Problem requirements → Copy the lines below exactly, starting at the one with "Table 1: Wavelength" and ending at the one with "Figure 12. Weight", and leave out any picture.

Data to examine →
#####

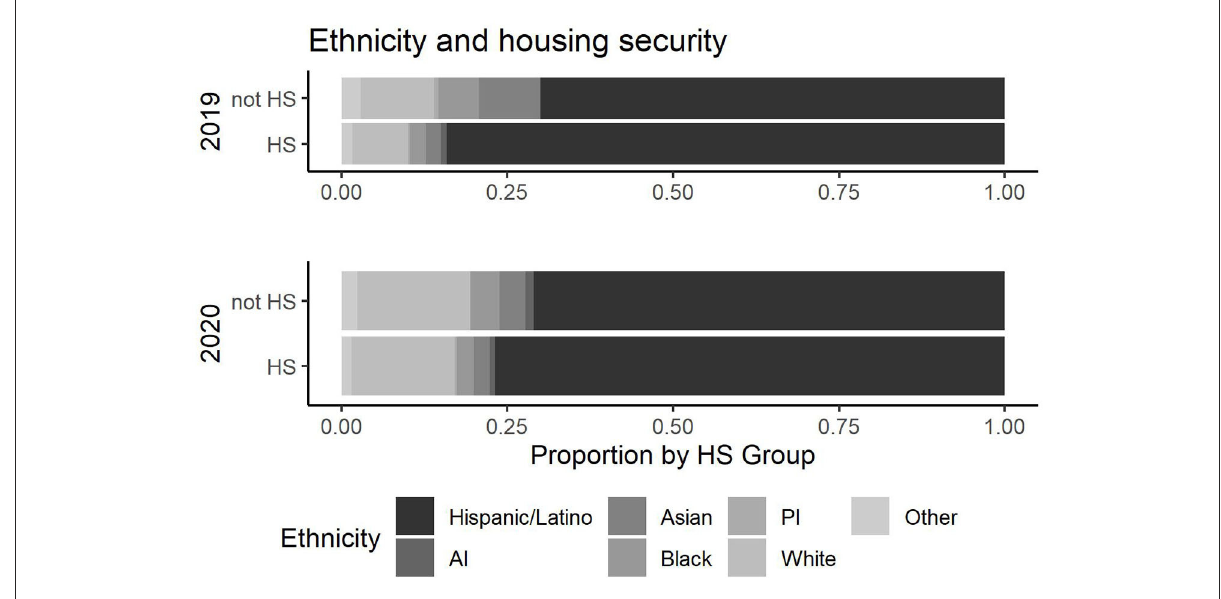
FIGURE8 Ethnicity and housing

#####

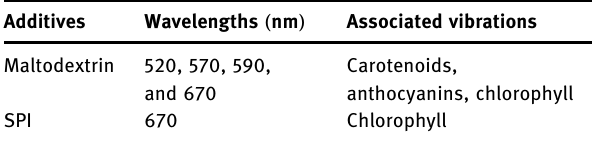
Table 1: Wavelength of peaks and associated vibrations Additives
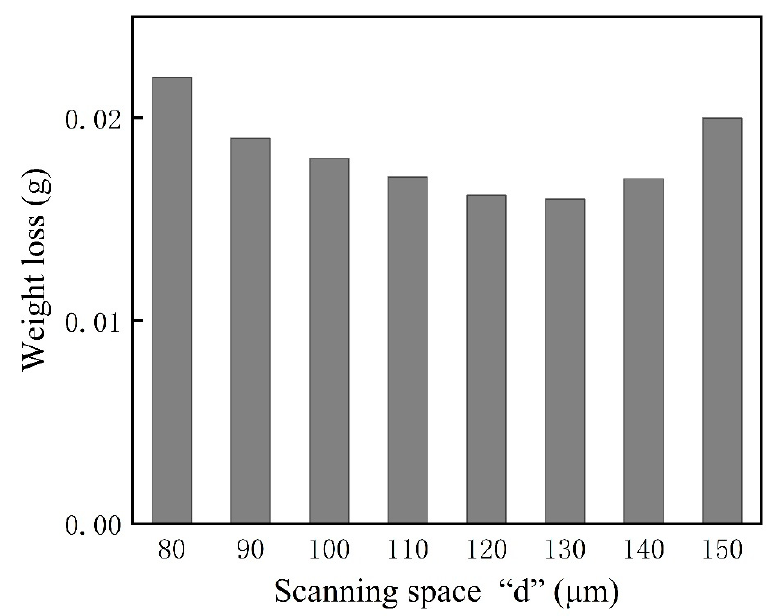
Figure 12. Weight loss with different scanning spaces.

#####

Written response →
Table 1: Wavelength of peaks and associated vibrations Additives
Figure 12. Weight loss with different scanning spaces.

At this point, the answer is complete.